- Assigned task -
Only the text of the records belongs in the answer; the pictures must be dropped.

- Supplied records -
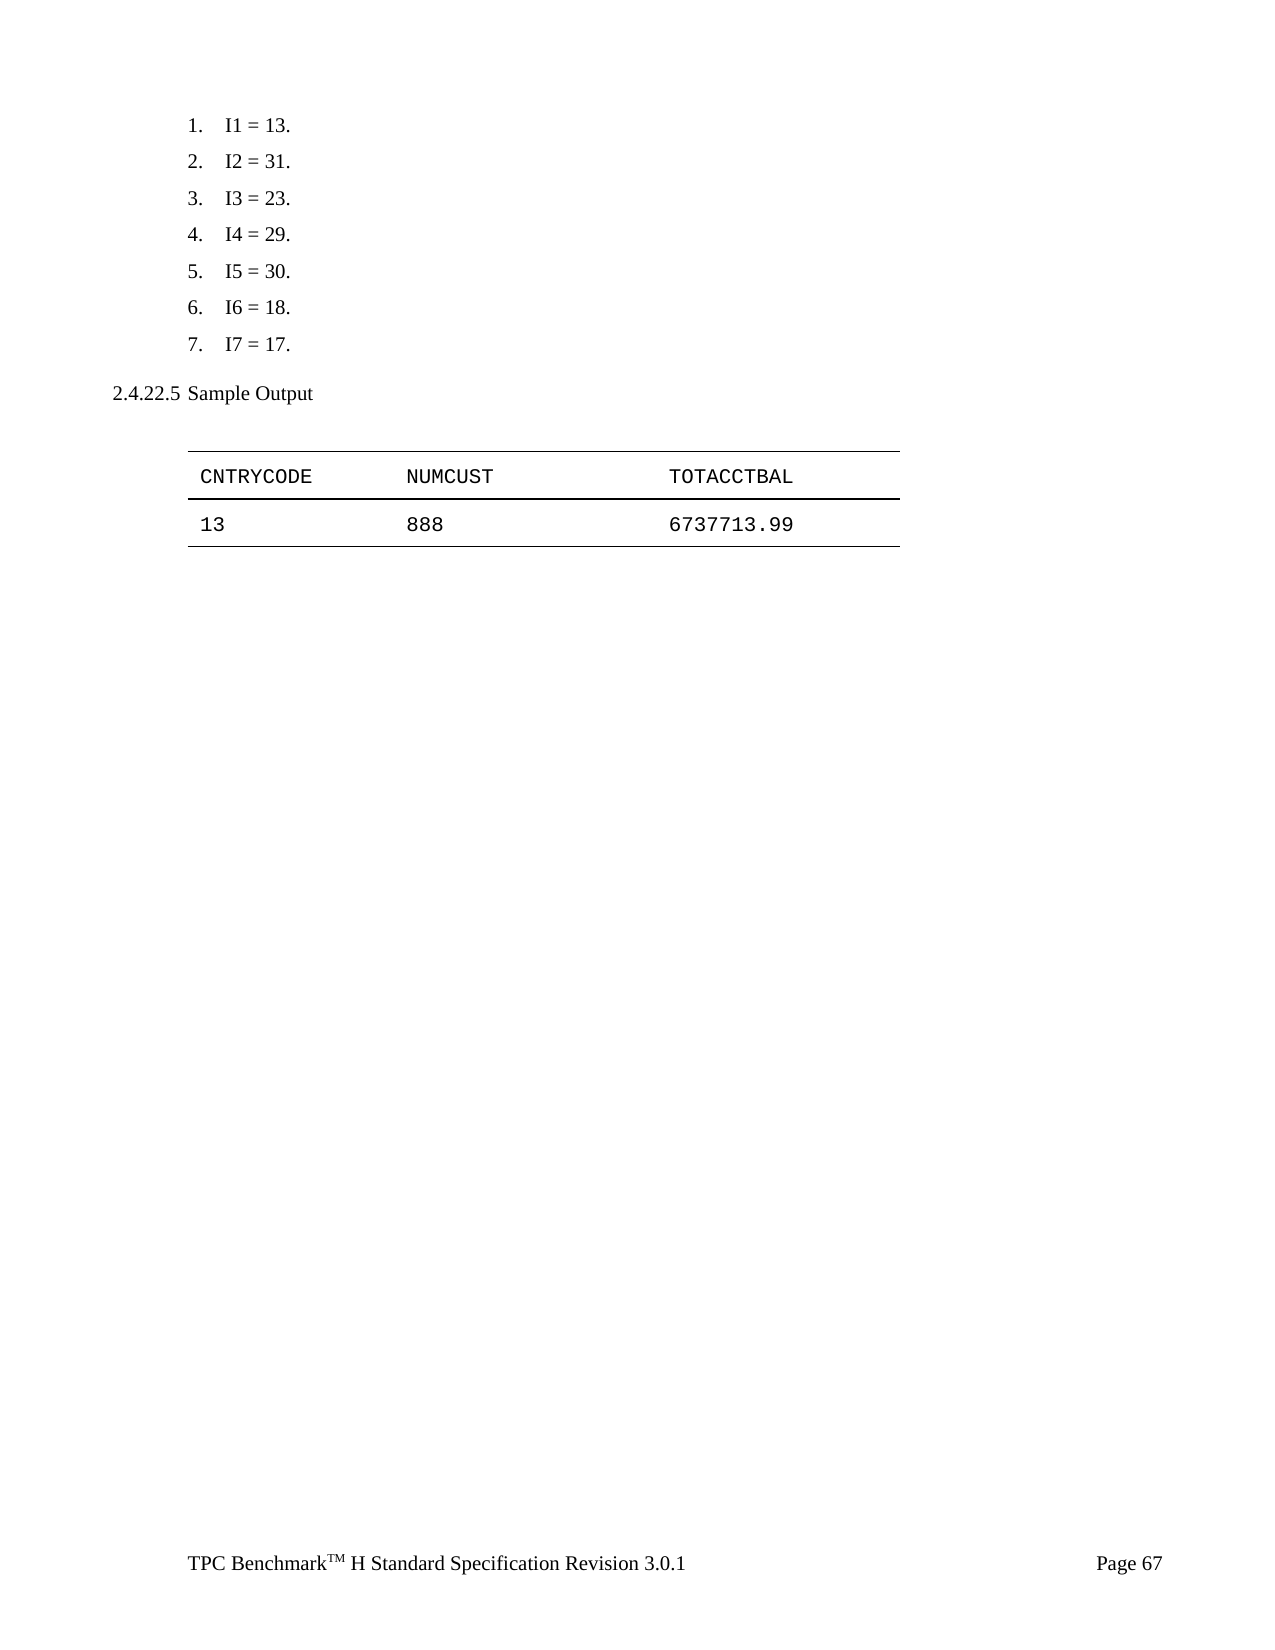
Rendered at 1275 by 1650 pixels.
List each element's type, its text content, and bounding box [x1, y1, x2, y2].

text I3 = 23. [187, 186, 1162, 210]
text I5 = 30. [187, 259, 1162, 283]
list I1 = 13. [187, 112, 1162, 137]
text I7 = 17. [187, 332, 1162, 356]
text I4 = 29. [187, 222, 1162, 246]
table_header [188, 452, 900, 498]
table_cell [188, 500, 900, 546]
text I6 = 18. [187, 295, 1162, 319]
text I2 = 31. [187, 149, 1162, 173]
subtitle Sample Output [112, 381, 1162, 405]
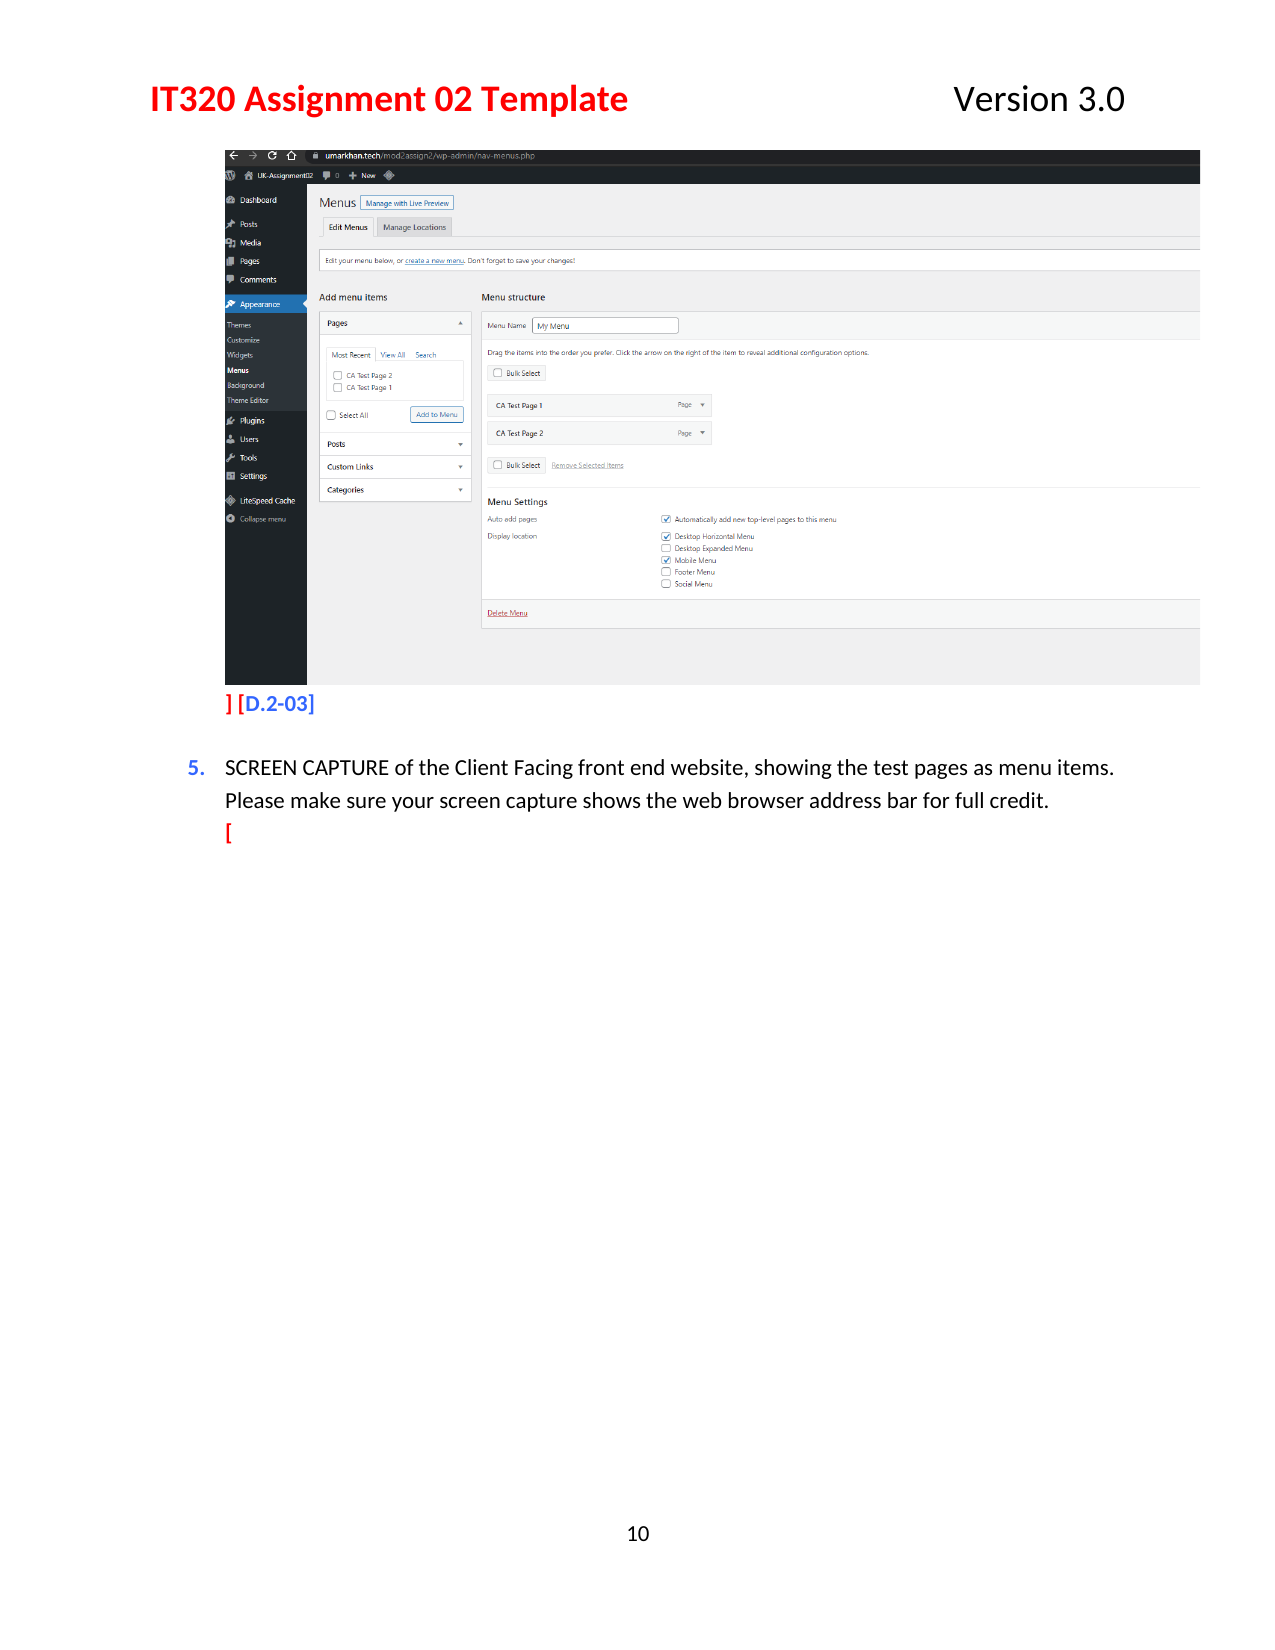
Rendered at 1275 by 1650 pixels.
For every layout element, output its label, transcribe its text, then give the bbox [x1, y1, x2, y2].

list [187, 150, 1125, 749]
picture [225, 150, 1200, 685]
list SCREEN CAPTURE of the Client Facing front end website, showing the test pages as menu items. Please make sure your screen capture shows the web browser address bar for full credit. [] [D.2-04] [187, 753, 1125, 846]
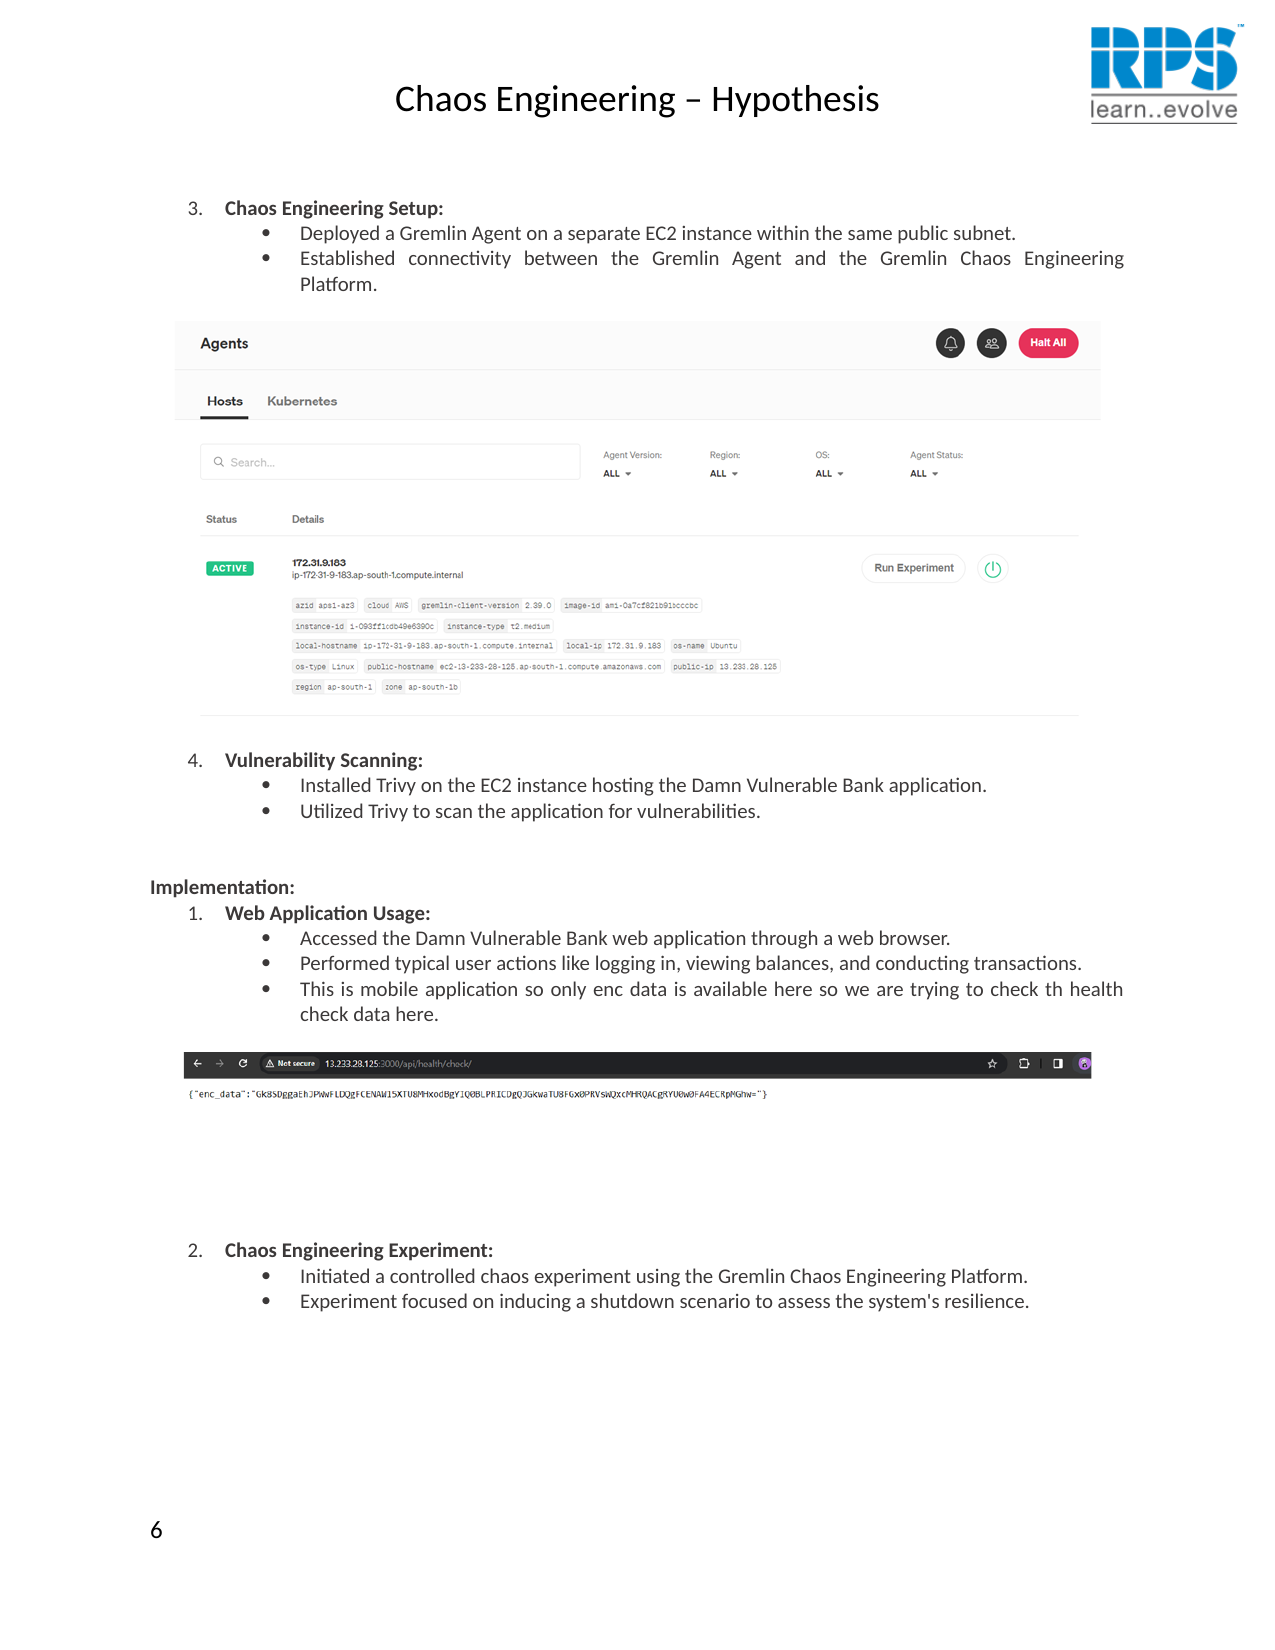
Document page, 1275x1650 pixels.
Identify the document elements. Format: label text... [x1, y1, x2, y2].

list Experiment focused on inducing a shutdown scenario to assess the system's resilience. [262, 1288, 1125, 1314]
list Deployed a Gremlin Agent on a separate EC2 instance within the same public subnet. [262, 220, 1125, 246]
list Installed Trivy on the EC2 instance hosting the Damn Vulnerable Bank application. [262, 773, 1125, 798]
list Utilized Trivy to scan the application for vulnerabilities. [262, 798, 1125, 823]
text Implementation: [150, 874, 1125, 900]
list Chaos Engineering Setup: [187, 195, 1125, 220]
list Established connectivity between the Gremlin Agent and the Gremlin Chaos Engineering Platform. [262, 246, 1125, 296]
list Vulnerability Scanning: [187, 747, 1125, 773]
picture [183, 1052, 1092, 1238]
picture [174, 321, 1101, 722]
list Chaos Engineering Experiment: [187, 1237, 1125, 1263]
picture [1091, 24, 1245, 124]
list Accessed the Damn Vulnerable Bank web application through a web browser. [262, 925, 1125, 951]
list Initiated a controlled chaos experiment using the Gremlin Chaos Engineering Platform. [262, 1263, 1125, 1288]
list Web Application Usage: [187, 900, 1125, 925]
list This is mobile application so only enc data is available here so we are trying to check th health check data here. [262, 976, 1125, 1027]
list Performed typical user actions like logging in, viewing balances, and conducting transactions. [262, 951, 1125, 976]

- Result below -
Rendered at 1275 by 1650 pixels.
List each element's type, its text content, and bounding box [x1, y1, x2, y2].

text I3 = 23. [187, 186, 1162, 210]
text I5 = 30. [187, 259, 1162, 283]
list I1 = 13. [187, 112, 1162, 137]
text I7 = 17. [187, 332, 1162, 356]
text I4 = 29. [187, 222, 1162, 246]
table_header [188, 452, 900, 498]
table_cell [188, 500, 900, 546]
text I6 = 18. [187, 295, 1162, 319]
text I2 = 31. [187, 149, 1162, 173]
subtitle Sample Output [112, 381, 1162, 405]
Rendered at 1275 by 1650 pixels.
For every layout element, output its label, transcribe its text, then give the bbox [x1, y1, x2, y2].

list [187, 150, 1125, 749]
picture [225, 150, 1200, 685]
list SCREEN CAPTURE of the Client Facing front end website, showing the test pages as menu items. Please make sure your screen capture shows the web browser address bar for full credit. [] [D.2-04] [187, 753, 1125, 846]
Document page, 1275x1650 pixels.
Identify the document elements. Format: label text... [x1, y1, x2, y2].

list Experiment focused on inducing a shutdown scenario to assess the system's resilience. [262, 1288, 1125, 1314]
list Deployed a Gremlin Agent on a separate EC2 instance within the same public subnet. [262, 220, 1125, 246]
list Installed Trivy on the EC2 instance hosting the Damn Vulnerable Bank application. [262, 773, 1125, 798]
list Utilized Trivy to scan the application for vulnerabilities. [262, 798, 1125, 823]
text Implementation: [150, 874, 1125, 900]
list Chaos Engineering Setup: [187, 195, 1125, 220]
list Established connectivity between the Gremlin Agent and the Gremlin Chaos Engineering Platform. [262, 246, 1125, 296]
list Vulnerability Scanning: [187, 747, 1125, 773]
picture [183, 1052, 1092, 1238]
picture [174, 321, 1101, 722]
list Chaos Engineering Experiment: [187, 1237, 1125, 1263]
picture [1091, 24, 1245, 124]
list Accessed the Damn Vulnerable Bank web application through a web browser. [262, 925, 1125, 951]
list Initiated a controlled chaos experiment using the Gremlin Chaos Engineering Platform. [262, 1263, 1125, 1288]
list Web Application Usage: [187, 900, 1125, 925]
list This is mobile application so only enc data is available here so we are trying to check th health check data here. [262, 976, 1125, 1027]
list Performed typical user actions like logging in, viewing balances, and conducting transactions. [262, 951, 1125, 976]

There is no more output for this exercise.